Cool pie on wire rack (filling will sink as pie cools). Serve at room temperature or chilled, garnished with whipped cream and toasted walnuts. Makes 6 to 8 servings.


1 quart half and half or milk

1/2 cup basmati rice

1/4 teaspoon salt

1/2 teaspoon crushed cardamom seeds

1/4 cup sugar

1 teaspoon vanilla

1/4 cup plumped golden raisins

1/2 cup shredded coconut

Chopped pistachios

Tamarillo Sauce

Combine half and half, rice, salt, cardamom and sugar in large saucepan. Bring to boil. Reduce heat, cover and simmer 30 to 40 minutes, until rice is tender.

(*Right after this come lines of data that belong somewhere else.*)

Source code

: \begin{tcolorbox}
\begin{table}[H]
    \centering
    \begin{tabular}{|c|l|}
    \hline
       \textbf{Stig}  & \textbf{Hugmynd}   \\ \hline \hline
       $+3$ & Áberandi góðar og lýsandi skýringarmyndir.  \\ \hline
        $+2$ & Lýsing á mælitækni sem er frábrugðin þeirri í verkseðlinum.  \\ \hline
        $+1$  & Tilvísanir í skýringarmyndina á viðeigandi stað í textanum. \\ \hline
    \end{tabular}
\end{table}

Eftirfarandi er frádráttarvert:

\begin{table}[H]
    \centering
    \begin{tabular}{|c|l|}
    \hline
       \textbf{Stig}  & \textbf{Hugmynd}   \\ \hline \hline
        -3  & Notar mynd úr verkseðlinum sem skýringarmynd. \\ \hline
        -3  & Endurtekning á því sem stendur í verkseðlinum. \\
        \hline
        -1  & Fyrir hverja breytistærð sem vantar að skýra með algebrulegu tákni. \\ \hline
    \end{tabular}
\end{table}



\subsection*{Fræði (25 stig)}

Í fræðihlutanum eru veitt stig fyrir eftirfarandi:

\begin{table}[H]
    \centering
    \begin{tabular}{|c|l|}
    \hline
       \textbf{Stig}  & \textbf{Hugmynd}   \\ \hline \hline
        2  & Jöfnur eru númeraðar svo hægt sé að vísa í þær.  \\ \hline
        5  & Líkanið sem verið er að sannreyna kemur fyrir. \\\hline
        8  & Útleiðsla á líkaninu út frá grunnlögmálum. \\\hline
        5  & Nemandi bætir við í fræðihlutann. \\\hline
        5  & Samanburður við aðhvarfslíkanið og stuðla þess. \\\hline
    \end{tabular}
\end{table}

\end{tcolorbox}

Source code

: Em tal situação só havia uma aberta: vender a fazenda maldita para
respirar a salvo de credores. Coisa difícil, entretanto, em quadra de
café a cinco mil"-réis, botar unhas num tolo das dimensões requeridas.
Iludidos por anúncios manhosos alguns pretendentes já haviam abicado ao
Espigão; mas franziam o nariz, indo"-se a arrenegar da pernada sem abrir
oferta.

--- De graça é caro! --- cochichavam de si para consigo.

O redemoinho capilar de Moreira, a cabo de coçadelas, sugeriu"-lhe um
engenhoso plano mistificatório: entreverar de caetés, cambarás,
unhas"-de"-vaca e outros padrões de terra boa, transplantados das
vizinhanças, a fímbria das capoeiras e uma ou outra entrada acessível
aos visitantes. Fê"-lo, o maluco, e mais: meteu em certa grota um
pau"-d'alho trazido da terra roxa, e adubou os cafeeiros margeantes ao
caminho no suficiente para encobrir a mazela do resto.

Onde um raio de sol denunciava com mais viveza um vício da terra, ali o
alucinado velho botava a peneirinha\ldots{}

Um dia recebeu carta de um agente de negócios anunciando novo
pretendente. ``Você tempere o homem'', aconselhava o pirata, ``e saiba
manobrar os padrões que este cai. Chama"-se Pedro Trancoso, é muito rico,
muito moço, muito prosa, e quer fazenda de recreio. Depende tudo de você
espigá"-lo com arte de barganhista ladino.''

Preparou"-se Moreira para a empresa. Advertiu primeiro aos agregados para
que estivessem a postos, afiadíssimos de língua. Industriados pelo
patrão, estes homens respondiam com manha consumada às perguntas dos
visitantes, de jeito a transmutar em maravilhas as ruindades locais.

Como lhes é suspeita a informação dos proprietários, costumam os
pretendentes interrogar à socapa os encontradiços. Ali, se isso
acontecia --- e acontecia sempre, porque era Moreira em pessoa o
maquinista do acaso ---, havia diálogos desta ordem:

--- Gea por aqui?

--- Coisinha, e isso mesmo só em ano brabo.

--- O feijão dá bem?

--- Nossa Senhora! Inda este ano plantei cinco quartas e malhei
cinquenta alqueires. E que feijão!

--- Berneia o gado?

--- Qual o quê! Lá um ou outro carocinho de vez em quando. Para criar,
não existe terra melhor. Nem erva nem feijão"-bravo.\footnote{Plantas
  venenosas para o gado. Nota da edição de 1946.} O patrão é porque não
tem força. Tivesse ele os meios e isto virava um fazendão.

Stir in vanilla, raisins, coconut and 2 tablespoons chopped pistachios. Chill.

Serve pudding topped with Tamarillo Sauce and additional chopped pistachios. Makes 4 to 6 servings.


Tamarillo Sauce

3 tamarillos

1/4 cup sugar

1/4 cup water

Cover tamarillos with boiling water and let stand 1 to 2 minutes. Plunge into cold water, then remove peel and chop.

Place tamarillo pulp in small saucepan with sugar and water. Bring to boil. Reduce heat and simmer until fruit is very soft, 15 to 20 minutes.

Press fruit through strainer to remove seeds. Chill sauce. Makes about 1/2 cup.


1 1/4 cups sugar

1 cup vinegar

1 teaspoon chili powder

1 clove garlic, crushed

2 to 3 tablespoons finely chopped preserved ginger or 1 tablespoons grated ginger root

4 cups sliced feijoas

1/2 cup raisins

1/4 cup sliced, blanced almonds

1/2 teaspoon salt

Heat sugar and vinegar in large saucepan until sugar is dissolved. Add chili powder, garlic and ginger and cook 5 minutes.

Add feijoa slices, raisins, almonds and salt. Cook, stirring occasionally, until thick. Ladle into hot sterilized jars.

Adjust caps according to manufacturer’s directions. Process in boiling water bath 10 minutes. Makes 4 to 6 (8-ounce) jars.